Understand what functionalities you need

ERP software can provide many benefits, including:

  • Enabling more efficient and meaningful reporting

  • Improving management decision-making

  • Improving customer service

  • Managing compliance and regulatory requirements

  • Increasing on-time deliveries

  • Consolidating databases

  • Enabling a paperless organization

  • Increasing inventory accuracy and materials planning


While even the smallest organizations can achieve all these benefits, it’s important to consider how ERP needs to work for your business and which vendor’s software will best position you to achieve your goals.  ERP can empower companies to understand how they’ve historically delivered value to customers, as well as how they can repeat cost-effective processes and drive efficiencies across the entire enterprise.
 

Master the basics

The flashier and more sophisticated ERP software gets, the more companies will need to be mindful of how the tool can help them solve a specific organizational problem, or their investment could risk going to waste. Before investing in an advanced supply chain planning tool, for example, organizations need to master the basic modules. Mastery of the basics will be more critical than ever as we look toward the next technological advances—things like widespread adoption of the Internet of Things, and more data-driven business intelligence.
 

Clean up your data

Successful adoption of advanced technologies is predicated on a disciplined process, clean data and organized teams. At the core of ERP strategy and implementation is the integrity of an organization’s data. There are more opportunities for errors when machines cooperate autonomously with one another based on flawed data.

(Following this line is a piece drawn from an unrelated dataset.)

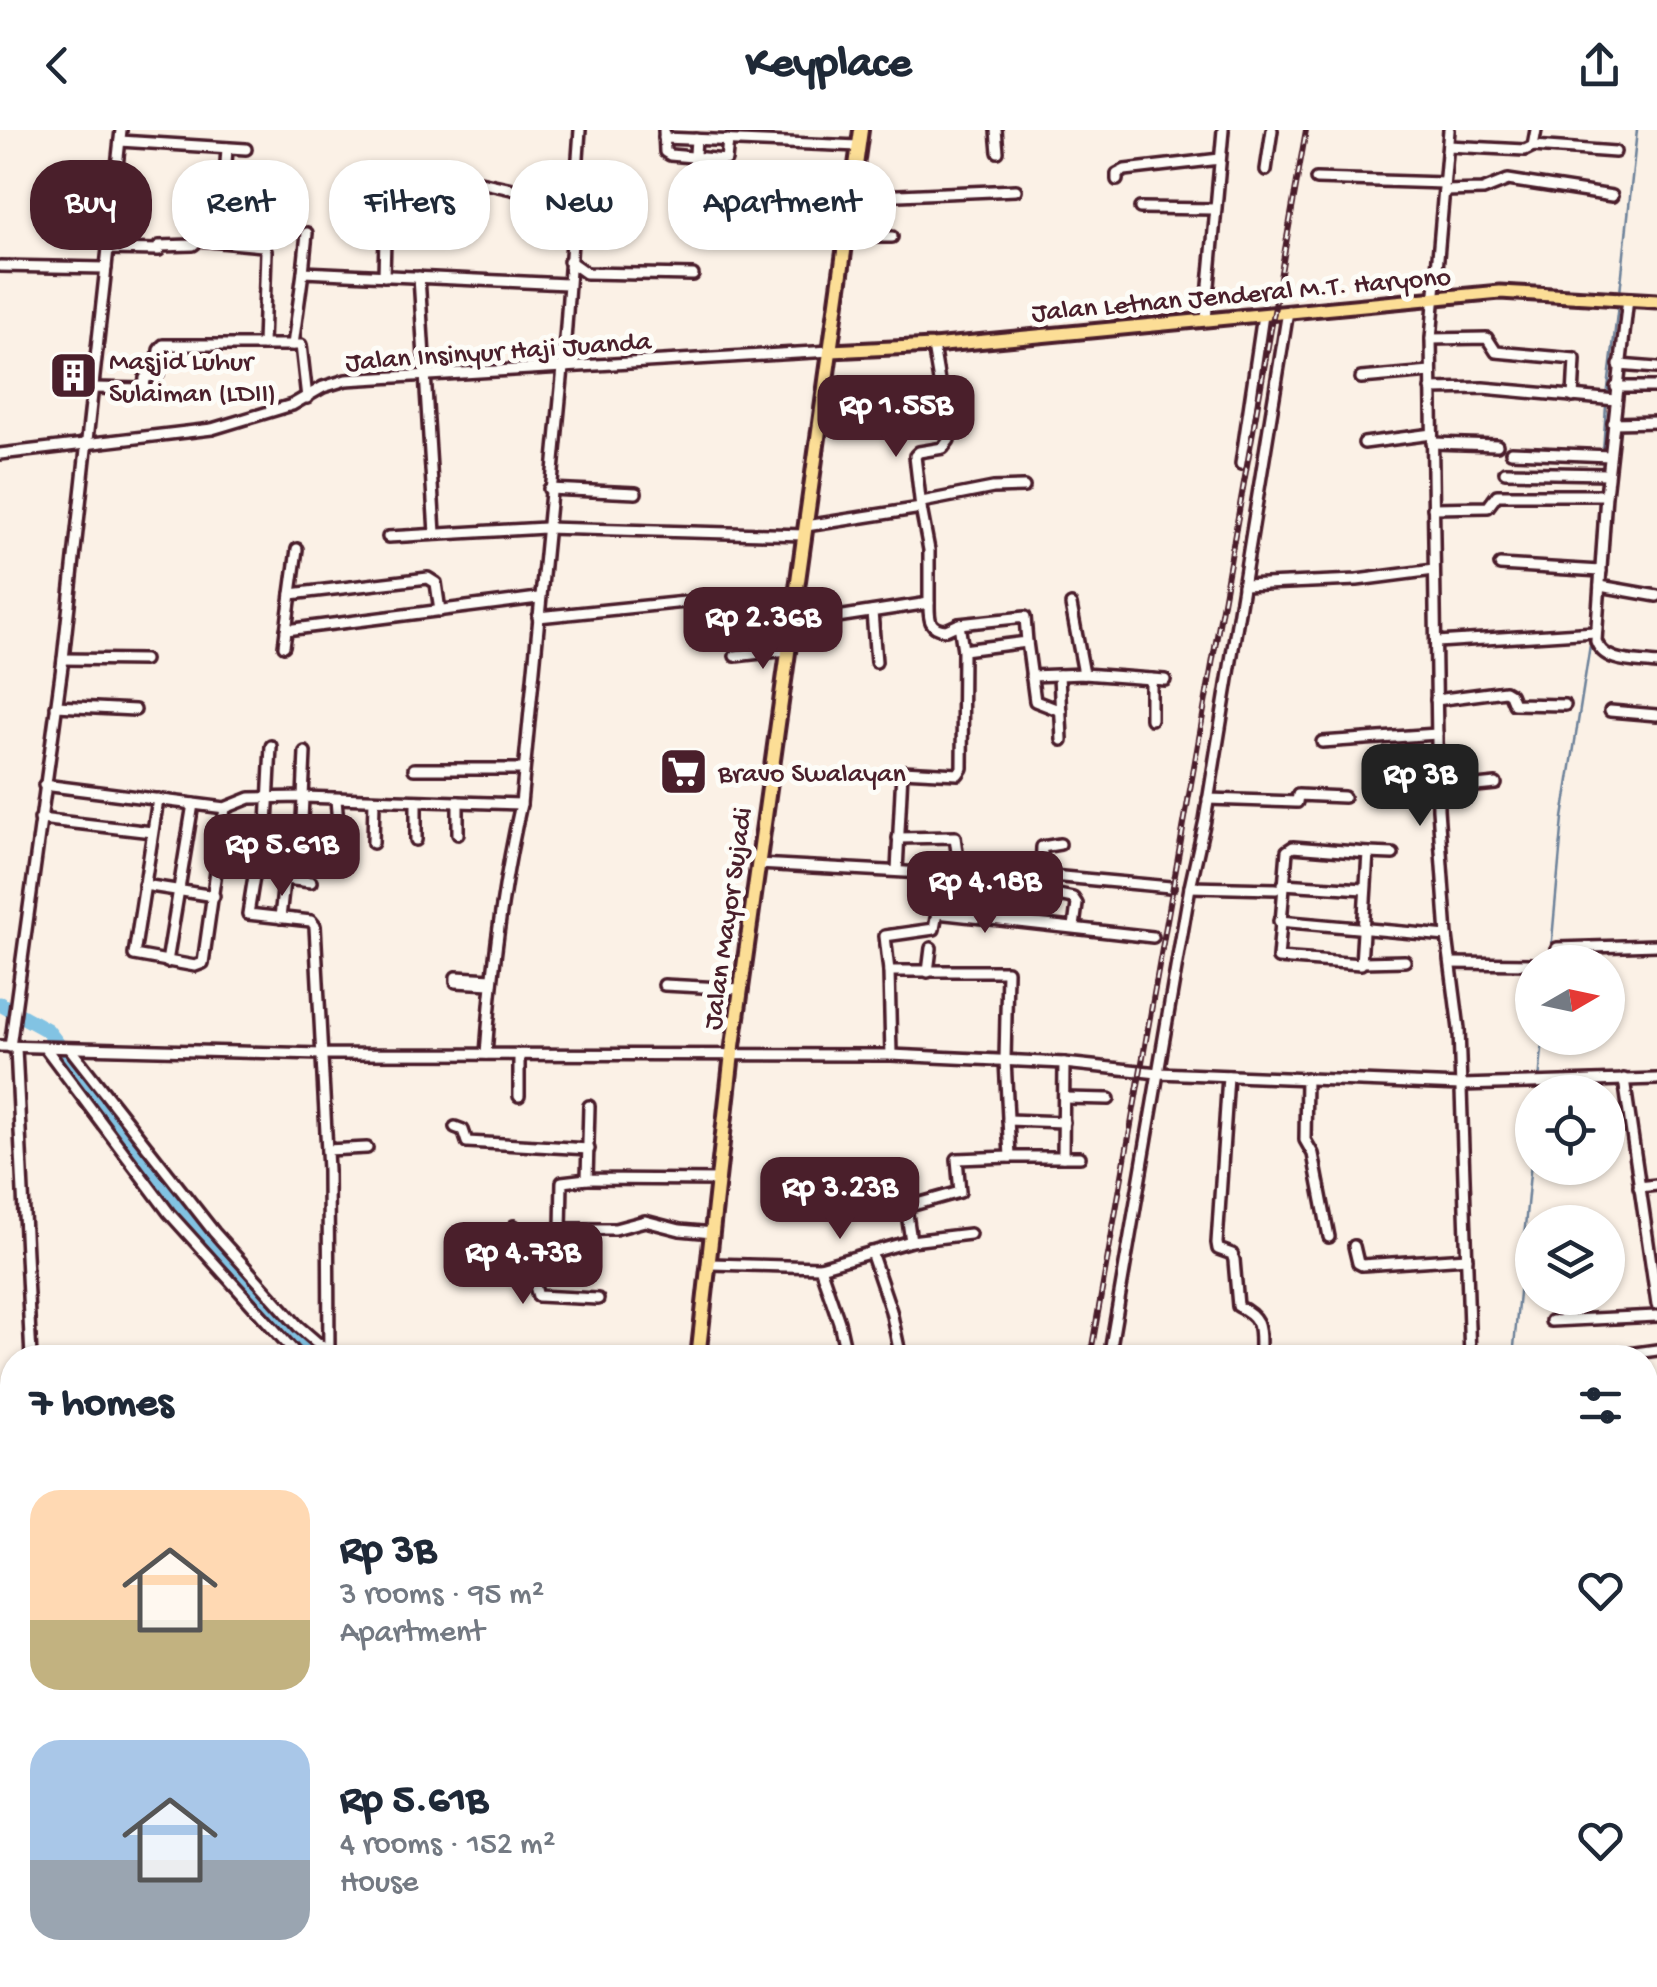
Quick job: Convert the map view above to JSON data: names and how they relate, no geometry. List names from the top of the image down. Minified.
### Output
{"streets":{"highway":["Jalan Mayor Sujadi"],"main road":["Jalan Letnan Jenderal M.T. Haryono"],"street":["Jalan Insinyur Haji Juanda"]},"crossings":[["Jalan Letnan Jenderal M.T. Haryono","Jalan Insinyur Haji Juanda"],["Jalan Letnan Jenderal M.T. Haryono","Jalan Mayor Sujadi"],["Jalan Insinyur Haji Juanda","Jalan Mayor Sujadi"]],"places":{"building":["Masjid Luhur Sulaiman (LDII)"],"supermarket":["Bravo Swalayan"]},"north":"right","page":{"header":"Keyplace","chip":["Buy","Rent","Filters","New","Apartment"],"price":["Rp 1.55B","Rp 2.36B","Rp 3B","Rp 5.61B","Rp 4.18B","Rp 3.23B","Rp 4.73B"],"heading":"7 homes","list":[{"name":"Rp 3B","note":"3 rooms · 95 m² · Apartment"},{"name":"Rp 5.61B","note":"4 rooms · 152 m² · House"}]}}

Because digital transformation fundamentally changes the role of the operator, building systems that maintain the integrity of certain production processes without the same level of human oversight remains one of the main challenges to implementation. If the underlying data or data analysis has errors, the automated decision-making based on that data will be riddled with errors too. This means it’s critical to ensure data is clean, accurate and accessible as part of an overall information governance strategy.

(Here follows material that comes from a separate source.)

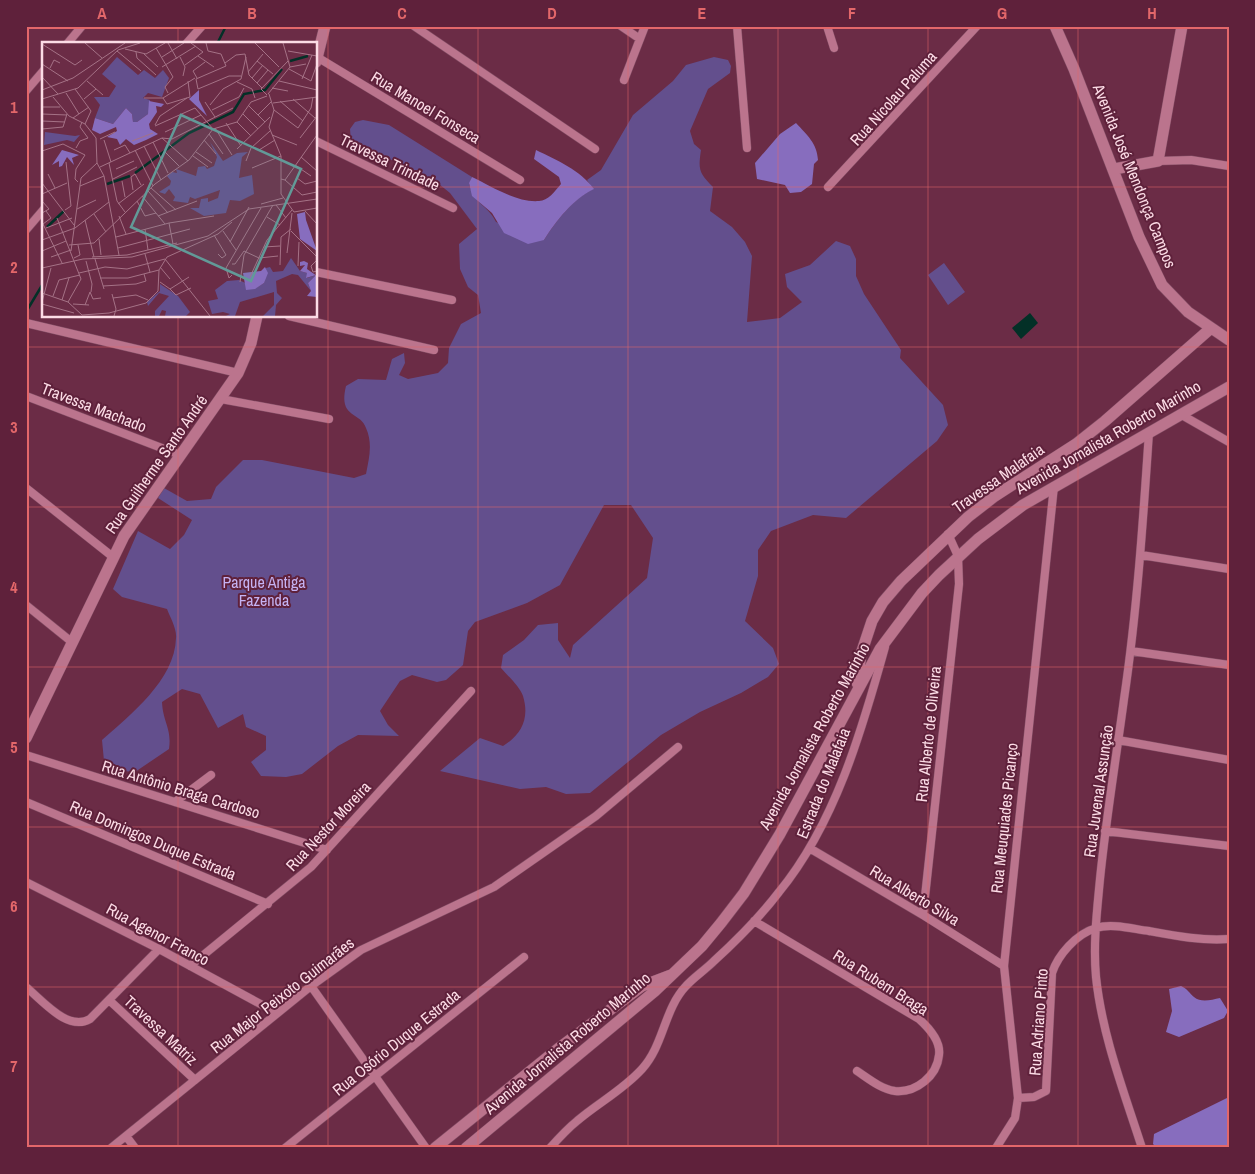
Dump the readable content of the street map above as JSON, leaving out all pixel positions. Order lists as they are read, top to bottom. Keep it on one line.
{"streets":{"main road":["Avenida José Mendonça Campos","Avenida Jornalista Roberto Marinho","Rua Guilherme Santo André","Travessa Malafaia"],"street":["Rua Nicolau Paluma","Rua Manoel Fonseca","Travessa Trindade","Travessa Machado","Rua Alberto de Oliveira","Estrada do Malafaia","Rua Antônio Braga Cardoso","Rua Juvenal Assunção","Rua Meuquiades Picanço","Rua Nestor Moreira","Rua Domingos Duque Estrada","Rua Alberto Silva","Rua Agenor Franco","Rua Rubem Braga","Rua Major Peixoto Guimarães","Rua Adriano Pinto","Travessa Matriz","Rua Osório Duque Estrada"]},"crossings":[["Avenida José Mendonça Campos","Travessa Malafaia"],["Travessa Machado","Rua Guilherme Santo André"],["Avenida Jornalista Roberto Marinho","Travessa Malafaia"],["Avenida Jornalista Roberto Marinho","Rua Alberto de Oliveira"],["Avenida Jornalista Roberto Marinho","Estrada do Malafaia"],["Avenida Jornalista Roberto Marinho","Rua Juvenal Assunção"],["Avenida Jornalista Roberto Marinho","Rua Meuquiades Picanço"],["Rua Alberto de Oliveira","Rua Alberto Silva"],["Estrada do Malafaia","Rua Alberto Silva"],["Estrada do Malafaia","Rua Rubem Braga"],["Rua Antônio Braga Cardoso","Rua Nestor Moreira"],["Rua Juvenal Assunção","Rua Adriano Pinto"],["Rua Meuquiades Picanço","Rua Alberto Silva"],["Rua Meuquiades Picanço","Rua Adriano Pinto"],["Rua Nestor Moreira","Rua Domingos Duque Estrada"],["Rua Nestor Moreira","Rua Agenor Franco"],["Rua Agenor Franco","Rua Major Peixoto Guimarães"],["Rua Major Peixoto Guimarães","Travessa Matriz"]],"parks":["Parque Antiga Fazenda"],"grid":{"columns":["A","B","C","D","E","F","G","H"],"rows":["1","2","3","4","5","6","7"]}}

Just as a contractor wouldn’t build over a cracked foundation, organizations should not build their ERP systems with incorrect data. Companies that embrace technological advancements without the fundamental of information governance, IT strategy, and analytical capabilities could experience flawed execution.

With these fundamentals in place, ERP can be a useful tool for middle market businesses to save time and costs and drive enterprise-wide efficiencies. As digital transformation and technology enablement becomes commonplace, more organizations can leverage the benefits of a smart, strategic ERP system to maintain their competitive edge.